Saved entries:

>>>

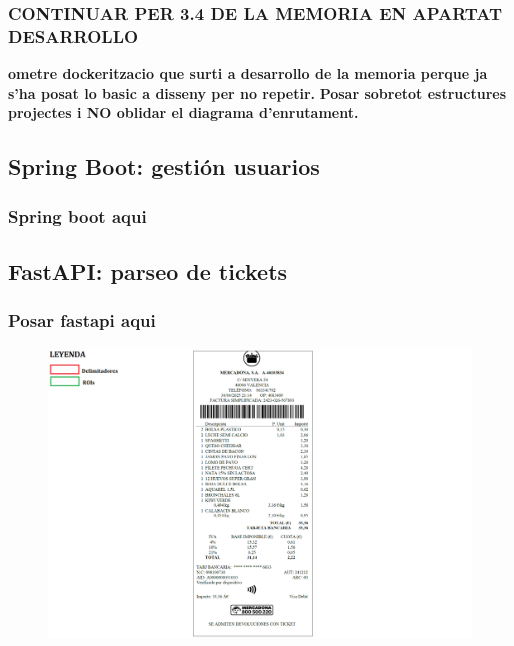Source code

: \documentclass{beamer}
\begin{document}
	
	
	
	\begin{frame}
		\frametitle{CONTINUAR PER 3.4 DE LA MEMORIA EN APARTAT DESARROLLO}
		\textbf{ometre dockeritzacio que surti a desarrollo de la memoria perque ja s'ha posat lo basic a disseny per no repetir.}
		\textbf{Posar sobretot estructures projectes i NO oblidar el diagrama d'enrutament.}
	\end{frame}
	
	
	
	
	\subsection{Spring Boot: gestión usuarios}
	
	
	
	\begin{frame}
		\frametitle{Spring boot aqui}
	\end{frame}
	
	
	
	
	
	
	
	
	
	\subsection{FastAPI: parseo de tickets}
	
	


		\begin{frame}
		\frametitle{Posar fastapi aqui}
		
		
		\end{frame}


		\begin{frame}
			\begin{figure}
				\centering
				\includegraphics[width=1\linewidth]{imgEspecifiques/ticketExtraccioA.png}
				\label{fig:ticketExtraccioA}
			\end{figure}
		\end{frame}
		
\end{document}
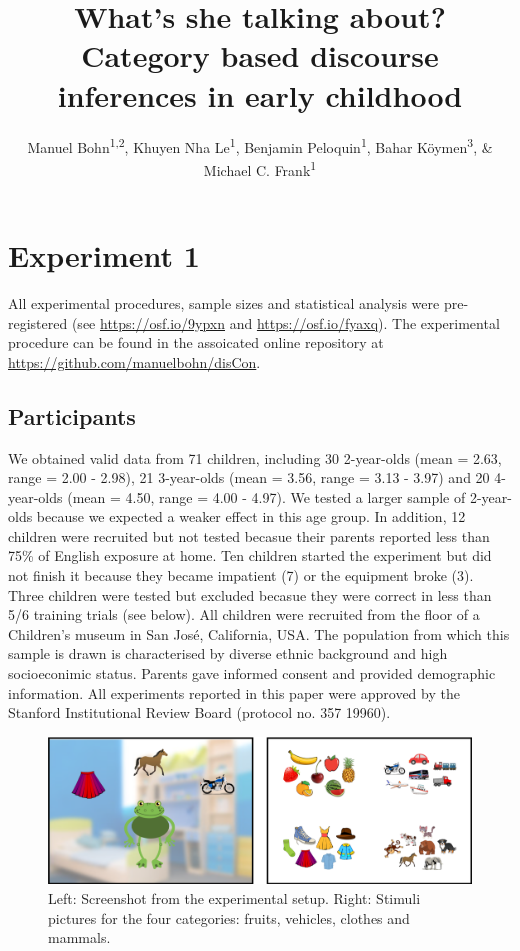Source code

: \documentclass[man,floatsintext]{apa6}
\title{What's she talking about? Category based discourse inferences in early
childhood}
\author{Manuel Bohn\textsuperscript{1,2}, Khuyen Nha Le\textsuperscript{1},
Benjamin Peloquin\textsuperscript{1}, Bahar Köymen\textsuperscript{3},
\& Michael C. Frank\textsuperscript{1}}
\date{}
\affiliation{
\vspace{0.5cm}
\textsuperscript{1} Stanford University\\\textsuperscript{2} Leipzig University\\\textsuperscript{3} University of Manchester}
\begin{document}
\maketitle

\section{Experiment 1}\label{experiment-1}

All experimental procedures, sample sizes and statistical analysis were
pre-registered (see \url{https://osf.io/9ypxn} and
\url{https://osf.io/fyaxq}). The experimental procedure can be found in
the assoicated online repository at
\url{https://github.com/manuelbohn/disCon}.

\subsection{Participants}\label{participants}

We obtained valid data from 71 children, including 30 2-year-olds (mean
= 2.63, range = 2.00 - 2.98), 21 3-year-olds (mean = 3.56, range = 3.13
- 3.97) and 20 4-year-olds (mean = 4.50, range = 4.00 - 4.97). We tested
a larger sample of 2-year-olds because we expected a weaker effect in
this age group. In addition, 12 children were recruited but not tested
becasue their parents reported less than 75\% of English exposure at
home. Ten children started the experiment but did not finish it because
they became impatient (7) or the equipment broke (3). Three children
were tested but excluded becasue they were correct in less than 5/6
training trials (see below). All children were recruited from the floor
of a Children's museum in San José, California, USA. The population from
which this sample is drawn is characterised by diverse ethnic background
and high socioeconimic status. Parents gave informed consent and
provided demographic information. All experiments reported in this paper
were approved by the Stanford Institutional Review Board (protocol no.
357 19960).

\begin{figure}

{\centering \includegraphics[width=450px]{../figures/setup} 

}

\caption{Left: Screenshot from the experimental setup. Right: Stimuli pictures for the four categories: fruits, vehicles, clothes and mammals.}\label{fig:fig1}
\end{figure}
\end{document}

<<<

TASK REQUIREMENTS: Every line containing the string "sample" is required; copy each such line from the data.

RESULT FOR THIS TASK:
All experimental procedures, sample sizes and statistical analysis were
a larger sample of 2-year-olds because we expected a weaker effect in
which this sample is drawn is characterised by diverse ethnic background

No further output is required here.